**EXERCISE BRIEF:** If a line of the material contains "hand", copy it.

START RECORDS FOR PROCESSING

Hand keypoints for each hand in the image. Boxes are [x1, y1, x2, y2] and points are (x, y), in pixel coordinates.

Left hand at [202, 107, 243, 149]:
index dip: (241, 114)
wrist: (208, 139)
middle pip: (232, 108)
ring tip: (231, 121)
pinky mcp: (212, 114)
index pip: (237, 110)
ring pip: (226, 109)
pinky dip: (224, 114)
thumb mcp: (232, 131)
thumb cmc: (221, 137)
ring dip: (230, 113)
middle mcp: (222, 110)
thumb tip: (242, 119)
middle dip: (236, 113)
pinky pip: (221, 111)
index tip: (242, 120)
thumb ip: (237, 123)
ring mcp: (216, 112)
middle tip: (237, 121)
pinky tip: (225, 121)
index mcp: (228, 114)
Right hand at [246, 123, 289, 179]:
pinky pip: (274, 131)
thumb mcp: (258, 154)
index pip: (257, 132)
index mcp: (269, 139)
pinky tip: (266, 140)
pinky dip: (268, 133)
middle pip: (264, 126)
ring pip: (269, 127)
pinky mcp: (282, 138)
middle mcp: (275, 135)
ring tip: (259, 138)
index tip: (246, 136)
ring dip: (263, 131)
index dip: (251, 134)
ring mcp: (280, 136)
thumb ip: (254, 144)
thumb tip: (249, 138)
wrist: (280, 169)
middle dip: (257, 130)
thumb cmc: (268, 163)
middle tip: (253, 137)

END RECORDS FOR PROCESSING
START RECORDS FOR PROCESSING

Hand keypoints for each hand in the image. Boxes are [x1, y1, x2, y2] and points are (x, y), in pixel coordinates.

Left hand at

END RECORDS FOR PROCESSING
START RECORDS FOR PROCESSING

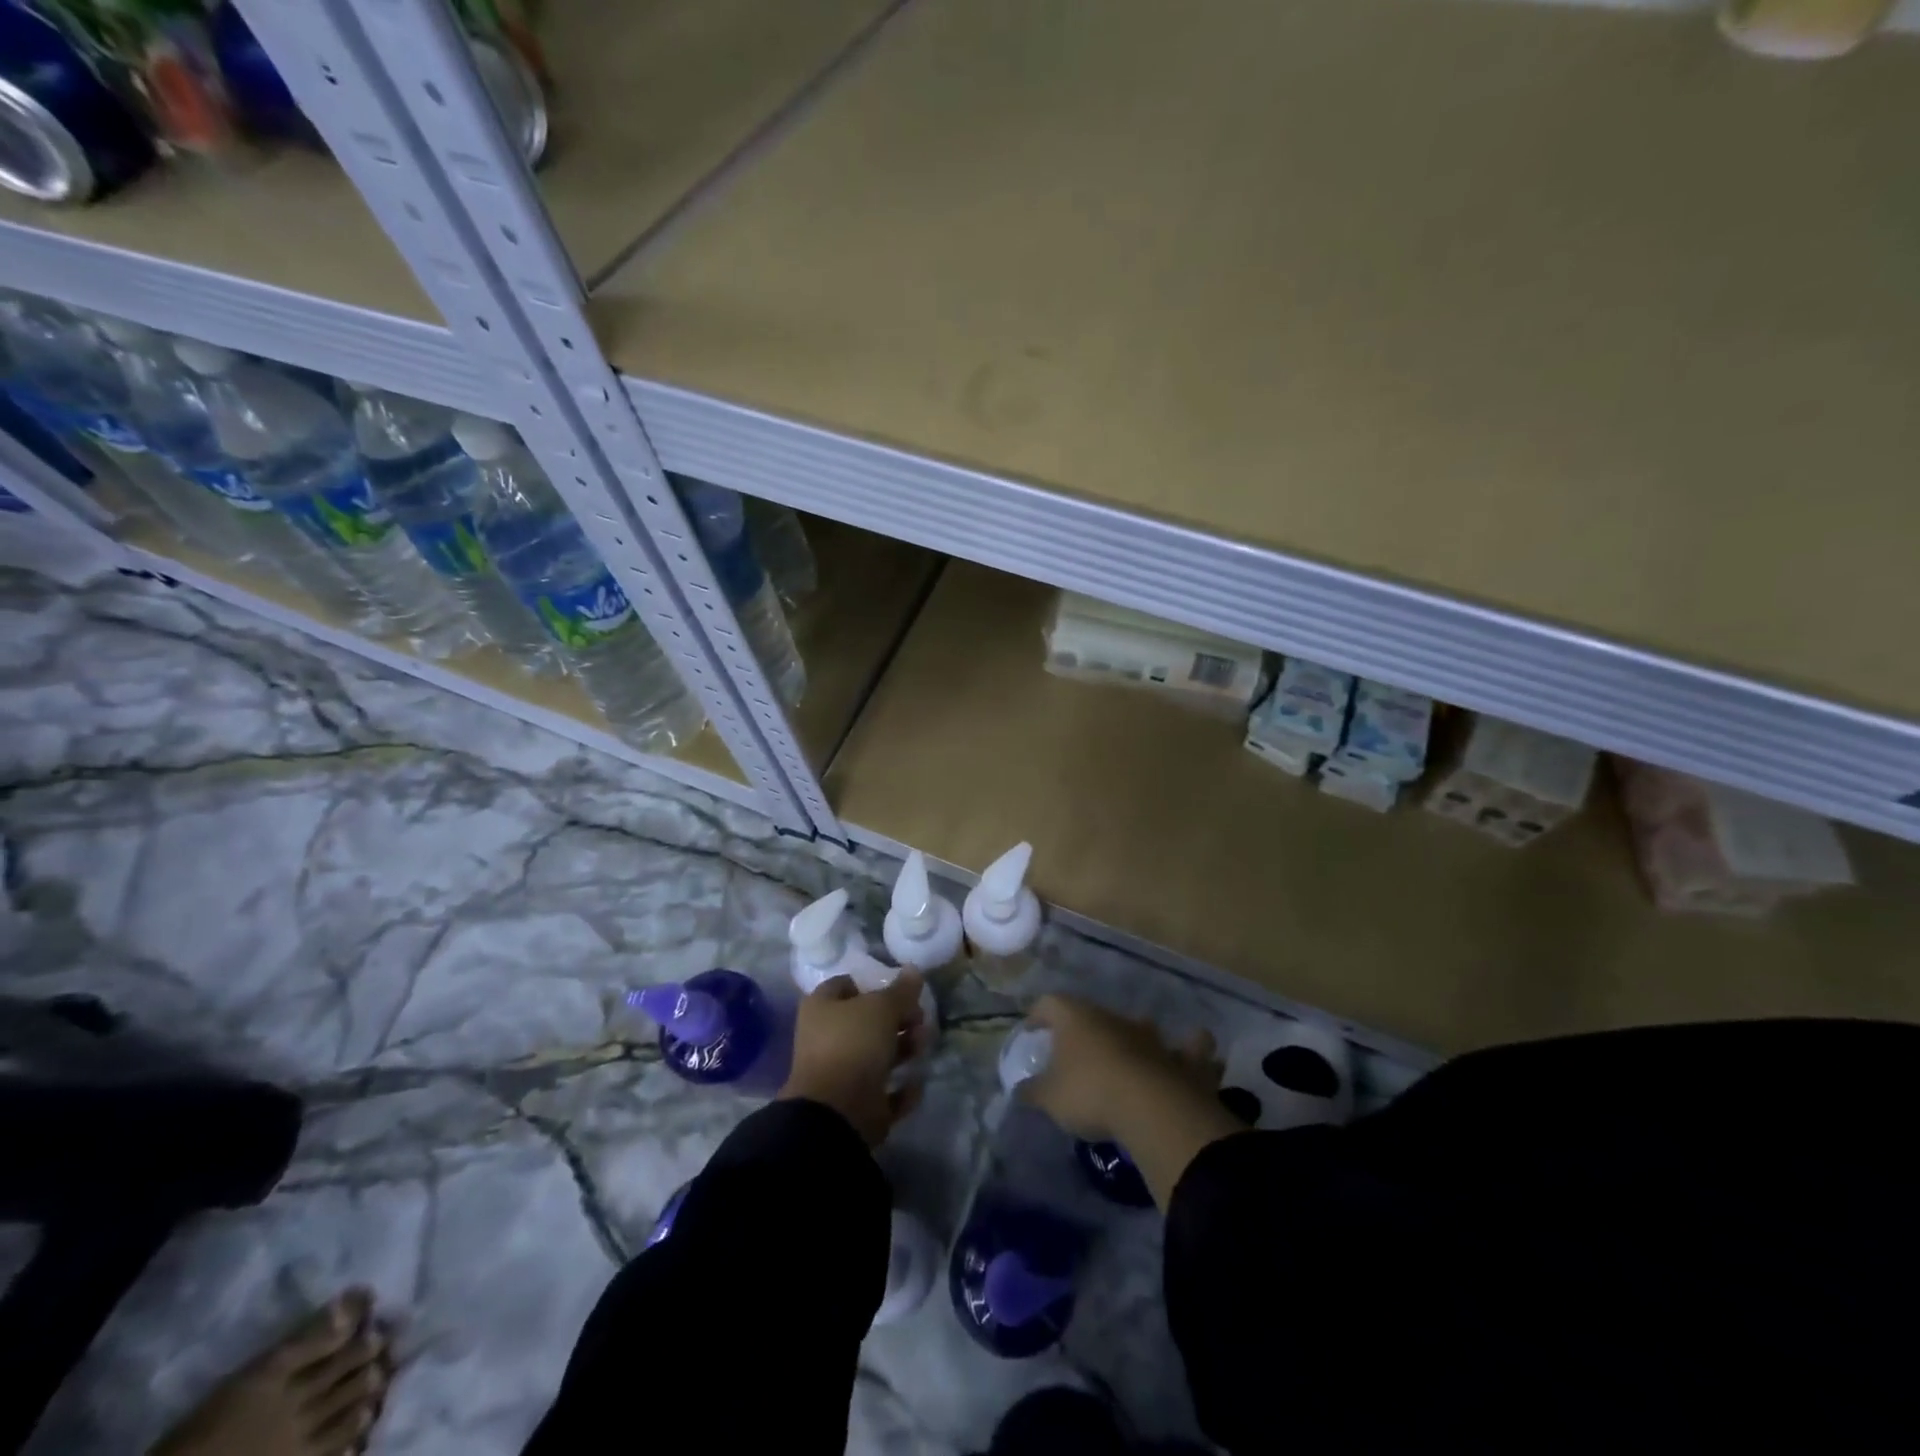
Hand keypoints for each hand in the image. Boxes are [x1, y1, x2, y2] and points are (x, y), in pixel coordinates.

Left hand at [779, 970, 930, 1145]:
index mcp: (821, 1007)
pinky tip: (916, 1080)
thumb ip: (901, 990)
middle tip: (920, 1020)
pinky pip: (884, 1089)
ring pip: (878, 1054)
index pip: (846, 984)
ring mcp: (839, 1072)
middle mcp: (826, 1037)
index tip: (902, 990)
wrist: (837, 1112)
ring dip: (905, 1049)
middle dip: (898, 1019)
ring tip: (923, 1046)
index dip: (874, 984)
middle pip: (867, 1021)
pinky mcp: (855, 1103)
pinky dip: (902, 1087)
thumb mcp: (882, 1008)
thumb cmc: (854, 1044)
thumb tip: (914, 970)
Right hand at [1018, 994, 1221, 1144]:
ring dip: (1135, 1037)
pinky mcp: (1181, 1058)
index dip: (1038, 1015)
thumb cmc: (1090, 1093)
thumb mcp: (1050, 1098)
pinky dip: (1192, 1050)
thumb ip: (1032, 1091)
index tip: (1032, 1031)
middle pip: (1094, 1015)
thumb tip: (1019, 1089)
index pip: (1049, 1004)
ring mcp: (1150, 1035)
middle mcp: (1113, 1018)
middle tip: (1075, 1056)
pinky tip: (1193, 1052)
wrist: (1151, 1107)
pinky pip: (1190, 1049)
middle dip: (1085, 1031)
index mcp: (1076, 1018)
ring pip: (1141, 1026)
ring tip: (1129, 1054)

END RECORDS FOR PROCESSING

**EXERCISE RESPONSE:**
Hand keypoints for each hand in the image. Boxes are [x1, y1, x2, y2] and points are (x, y), in pixel coordinates.
Left hand at [202, 107, 243, 149]:
Right hand at [246, 123, 289, 179]:
Hand keypoints for each hand in the image. Boxes are [x1, y1, x2, y2] and points are (x, y), in pixel coordinates.
Left hand at
Hand keypoints for each hand in the image. Boxes are [x1, y1, x2, y2] and points are (x, y), in pixel coordinates.
Left hand at [779, 970, 930, 1145]:
Right hand at [1018, 994, 1221, 1144]:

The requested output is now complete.